Will it really happen?
A professional, specialized social system of ‘pure’ medical science might be considered just another of those ‘good ideas’ which – as we described above, are published and then disappear, unevaluated. But if there is a real need for pure medical science, then such a system will probably arise – although perhaps not in the precise form we have described.
Where will the effective demand for pure medical science come from? It might come in a top-down way from the leadership of elite academic ‘entrepreneurs’ who intuit a need even before demand is fully expressed: the kind of individuals who have initiated some of the major research institutions and foundations of the 20th century.
Or, because the principal ‘market’ for pure medical science is applied medical science, immediate demand and support for pure medical science may come from applied medical science. This is plausible because the social system of pure science would be aiming to provide knowledge ready for further practical evaluation by the applied science system. But why would the hard-nosed, bottom-line-driven applied scientists be interested in the speculations of pure science? The answer is that most of the time they would not be interested, since the knowledge of pure science is riskier and less dependable. But sometimes the system of applied science cannot solve its problems by the safe and reliable method of incremental extrapolations and then the applied scientists could turn to the system of pure medical science to find a range of non-obvious but potentially useful ideas.
The ultimate demand for pure medical science would come from the public, especially from medical patients and their advocates – who realize that applied medical science is unlikely to deliver new cures for new diseases simply by doing ever more of the same old stuff , and who call-for more ambitious (high risk but also high reward) strategies of research.
An analogy can be seen in industrial R&D. Sometimes the demand for radically new strategies comes from the R&D people, sometimes from entrepreneurs who have a hunch about what the public wants (although the public do not yet realize it), sometimes from the public themselves who clamor for progress beyond the reach of established technology (for instance the public demand for ever-bigger, ever-cheaper television screens, which pushed the technology beyond the capabilities and cost of cathode ray tubes). Most of the time, R&D units improve the firm’s products by incremental extrapolation from already existing products. So that the Walkman was an incremental improvement of the cassette player, which was an incremental improvement of the reel-to-reel tape recorder. But this improvement can only go so far until diminishing returns set-in. The constraints of magnetic tape technology eventually became the major limiting factor on progress and then the situation was ripe for a radical new technology such as the CD, which relied on advances in pure science (digitization of sound, miniature lasers, etc.).
Likewise in clinical medicine, treatment of cancer is still based on long-established methods such as surgical excision, radiotherapy and cytotoxic chemotherapy.
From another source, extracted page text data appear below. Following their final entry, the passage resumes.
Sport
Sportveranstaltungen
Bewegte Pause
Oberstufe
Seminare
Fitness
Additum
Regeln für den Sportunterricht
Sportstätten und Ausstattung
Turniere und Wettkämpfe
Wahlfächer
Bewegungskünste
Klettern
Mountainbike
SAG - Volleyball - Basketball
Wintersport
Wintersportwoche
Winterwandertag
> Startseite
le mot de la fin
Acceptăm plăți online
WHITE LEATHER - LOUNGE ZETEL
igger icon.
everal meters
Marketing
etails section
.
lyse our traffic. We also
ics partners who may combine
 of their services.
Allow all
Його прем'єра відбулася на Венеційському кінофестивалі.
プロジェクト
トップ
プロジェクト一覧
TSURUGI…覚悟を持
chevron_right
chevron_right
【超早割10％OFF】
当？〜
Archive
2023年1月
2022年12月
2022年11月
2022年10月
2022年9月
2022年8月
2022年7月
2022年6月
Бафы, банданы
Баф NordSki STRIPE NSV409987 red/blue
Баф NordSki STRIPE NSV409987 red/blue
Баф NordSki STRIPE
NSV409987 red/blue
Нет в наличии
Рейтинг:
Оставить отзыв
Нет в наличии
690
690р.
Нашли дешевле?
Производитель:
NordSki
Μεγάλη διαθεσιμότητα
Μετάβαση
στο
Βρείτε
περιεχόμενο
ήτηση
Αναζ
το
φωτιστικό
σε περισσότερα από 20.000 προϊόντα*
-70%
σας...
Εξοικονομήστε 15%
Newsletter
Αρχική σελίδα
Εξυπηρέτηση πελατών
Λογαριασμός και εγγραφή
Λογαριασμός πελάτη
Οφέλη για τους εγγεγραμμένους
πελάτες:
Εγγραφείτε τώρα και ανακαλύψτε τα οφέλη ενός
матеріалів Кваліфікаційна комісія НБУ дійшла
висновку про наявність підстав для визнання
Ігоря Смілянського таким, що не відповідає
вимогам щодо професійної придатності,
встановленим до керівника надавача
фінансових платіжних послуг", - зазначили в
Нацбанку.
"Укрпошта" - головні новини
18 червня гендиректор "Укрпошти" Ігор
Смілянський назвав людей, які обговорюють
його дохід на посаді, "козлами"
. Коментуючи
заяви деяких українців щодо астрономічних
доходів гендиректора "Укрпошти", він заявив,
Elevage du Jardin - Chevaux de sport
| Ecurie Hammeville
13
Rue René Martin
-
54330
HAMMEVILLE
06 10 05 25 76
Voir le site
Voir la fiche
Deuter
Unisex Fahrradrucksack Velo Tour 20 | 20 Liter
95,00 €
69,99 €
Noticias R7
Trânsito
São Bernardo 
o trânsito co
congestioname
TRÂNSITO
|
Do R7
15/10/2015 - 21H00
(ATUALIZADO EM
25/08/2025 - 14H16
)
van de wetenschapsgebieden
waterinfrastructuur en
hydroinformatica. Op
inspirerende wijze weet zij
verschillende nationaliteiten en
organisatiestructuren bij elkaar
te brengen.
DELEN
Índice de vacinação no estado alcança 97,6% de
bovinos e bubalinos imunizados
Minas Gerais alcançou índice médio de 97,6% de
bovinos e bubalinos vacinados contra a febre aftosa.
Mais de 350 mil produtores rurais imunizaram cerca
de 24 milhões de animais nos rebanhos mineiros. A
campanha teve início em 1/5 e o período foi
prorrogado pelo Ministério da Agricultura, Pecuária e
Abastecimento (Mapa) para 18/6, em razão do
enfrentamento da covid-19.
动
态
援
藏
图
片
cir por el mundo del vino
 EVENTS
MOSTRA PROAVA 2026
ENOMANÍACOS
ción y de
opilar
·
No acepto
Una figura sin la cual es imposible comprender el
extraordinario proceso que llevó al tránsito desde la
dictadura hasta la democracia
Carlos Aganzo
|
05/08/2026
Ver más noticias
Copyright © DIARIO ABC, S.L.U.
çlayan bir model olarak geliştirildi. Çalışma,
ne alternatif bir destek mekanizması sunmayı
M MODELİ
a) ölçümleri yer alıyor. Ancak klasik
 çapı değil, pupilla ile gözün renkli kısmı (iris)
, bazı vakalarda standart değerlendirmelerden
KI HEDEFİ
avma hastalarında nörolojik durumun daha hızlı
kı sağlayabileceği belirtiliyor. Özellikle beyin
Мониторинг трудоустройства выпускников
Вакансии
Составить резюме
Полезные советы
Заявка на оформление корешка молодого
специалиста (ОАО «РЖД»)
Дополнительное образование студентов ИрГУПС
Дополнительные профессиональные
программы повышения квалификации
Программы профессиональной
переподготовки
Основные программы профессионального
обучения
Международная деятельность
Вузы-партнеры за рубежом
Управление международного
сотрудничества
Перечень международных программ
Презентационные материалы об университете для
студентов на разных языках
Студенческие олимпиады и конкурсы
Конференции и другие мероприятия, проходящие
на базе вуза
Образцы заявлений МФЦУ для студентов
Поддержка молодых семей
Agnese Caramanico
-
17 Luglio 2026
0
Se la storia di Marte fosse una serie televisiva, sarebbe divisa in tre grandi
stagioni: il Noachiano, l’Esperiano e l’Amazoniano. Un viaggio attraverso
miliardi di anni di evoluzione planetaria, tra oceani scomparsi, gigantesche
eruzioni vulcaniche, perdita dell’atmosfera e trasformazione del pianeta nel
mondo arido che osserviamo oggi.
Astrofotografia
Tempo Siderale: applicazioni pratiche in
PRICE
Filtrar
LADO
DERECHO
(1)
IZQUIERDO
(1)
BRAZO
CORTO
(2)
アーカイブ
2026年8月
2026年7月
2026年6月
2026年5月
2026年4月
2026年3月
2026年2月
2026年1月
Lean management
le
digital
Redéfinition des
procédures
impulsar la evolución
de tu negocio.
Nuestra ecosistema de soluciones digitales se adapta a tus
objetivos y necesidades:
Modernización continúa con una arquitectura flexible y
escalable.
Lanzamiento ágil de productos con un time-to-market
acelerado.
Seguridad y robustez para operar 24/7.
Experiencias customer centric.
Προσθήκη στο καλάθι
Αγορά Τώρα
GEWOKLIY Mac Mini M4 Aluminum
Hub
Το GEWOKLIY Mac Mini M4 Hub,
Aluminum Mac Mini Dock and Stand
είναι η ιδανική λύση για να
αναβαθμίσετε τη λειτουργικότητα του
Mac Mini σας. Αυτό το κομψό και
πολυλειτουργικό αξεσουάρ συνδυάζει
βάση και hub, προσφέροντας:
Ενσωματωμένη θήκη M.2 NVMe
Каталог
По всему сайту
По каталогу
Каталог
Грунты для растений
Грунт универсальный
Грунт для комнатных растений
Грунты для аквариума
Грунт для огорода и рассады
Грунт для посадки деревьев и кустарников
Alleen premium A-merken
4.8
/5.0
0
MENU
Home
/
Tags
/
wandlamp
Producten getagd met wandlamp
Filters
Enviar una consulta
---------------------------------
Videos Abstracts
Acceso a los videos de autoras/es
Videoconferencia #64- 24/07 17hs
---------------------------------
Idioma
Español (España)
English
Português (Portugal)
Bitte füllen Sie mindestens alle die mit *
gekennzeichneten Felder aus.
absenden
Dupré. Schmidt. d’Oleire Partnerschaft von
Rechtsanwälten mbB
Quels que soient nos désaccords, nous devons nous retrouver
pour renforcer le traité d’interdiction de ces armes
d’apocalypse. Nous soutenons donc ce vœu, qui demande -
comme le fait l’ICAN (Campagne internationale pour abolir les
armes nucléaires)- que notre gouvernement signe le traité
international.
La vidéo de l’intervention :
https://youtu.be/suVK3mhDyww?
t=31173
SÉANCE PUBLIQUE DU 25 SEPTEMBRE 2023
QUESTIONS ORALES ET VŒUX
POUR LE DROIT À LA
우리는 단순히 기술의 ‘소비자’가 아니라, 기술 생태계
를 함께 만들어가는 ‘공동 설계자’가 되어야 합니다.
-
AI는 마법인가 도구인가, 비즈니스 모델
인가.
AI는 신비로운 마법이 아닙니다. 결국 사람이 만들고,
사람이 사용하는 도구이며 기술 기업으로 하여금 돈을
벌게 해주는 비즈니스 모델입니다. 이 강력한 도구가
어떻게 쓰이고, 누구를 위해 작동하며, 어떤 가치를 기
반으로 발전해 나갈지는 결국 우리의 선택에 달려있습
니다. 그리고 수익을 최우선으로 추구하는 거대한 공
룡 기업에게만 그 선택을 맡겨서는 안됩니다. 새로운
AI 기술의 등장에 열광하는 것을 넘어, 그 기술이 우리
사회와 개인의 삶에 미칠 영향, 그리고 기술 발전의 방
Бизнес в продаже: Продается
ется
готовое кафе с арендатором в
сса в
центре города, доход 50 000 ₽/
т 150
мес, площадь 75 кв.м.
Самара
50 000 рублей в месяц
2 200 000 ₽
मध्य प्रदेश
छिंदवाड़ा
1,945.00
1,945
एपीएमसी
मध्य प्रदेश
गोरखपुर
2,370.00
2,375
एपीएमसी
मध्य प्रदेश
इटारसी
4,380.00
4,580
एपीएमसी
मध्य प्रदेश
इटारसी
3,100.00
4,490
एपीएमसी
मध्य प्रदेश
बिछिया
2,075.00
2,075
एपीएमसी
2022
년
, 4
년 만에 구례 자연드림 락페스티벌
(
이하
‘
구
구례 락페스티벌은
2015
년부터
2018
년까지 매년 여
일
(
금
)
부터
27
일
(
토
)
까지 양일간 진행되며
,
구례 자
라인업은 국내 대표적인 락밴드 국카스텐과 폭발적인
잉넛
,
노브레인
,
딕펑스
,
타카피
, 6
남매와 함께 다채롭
These techniques have improved incrementally over several decades to yield more remissions and cures and fewer side effects. But the rate of improvements is leveling-off and there have not been major curative breakthroughs in the treatment of those solid cancers which are the main cause of death in Western societies – breast, gut, prostate, lung, etc., . Only a pure science approach of developing a variety of (competing) radical theories, techniques, technologies and therapies – and subjecting these ideas to specialized professional evaluation – offers genuine hope of progress.
If the public continue to demand new cures for new diseases, then sooner or later this will trigger the growth of a specialist professional social system of pure medical science.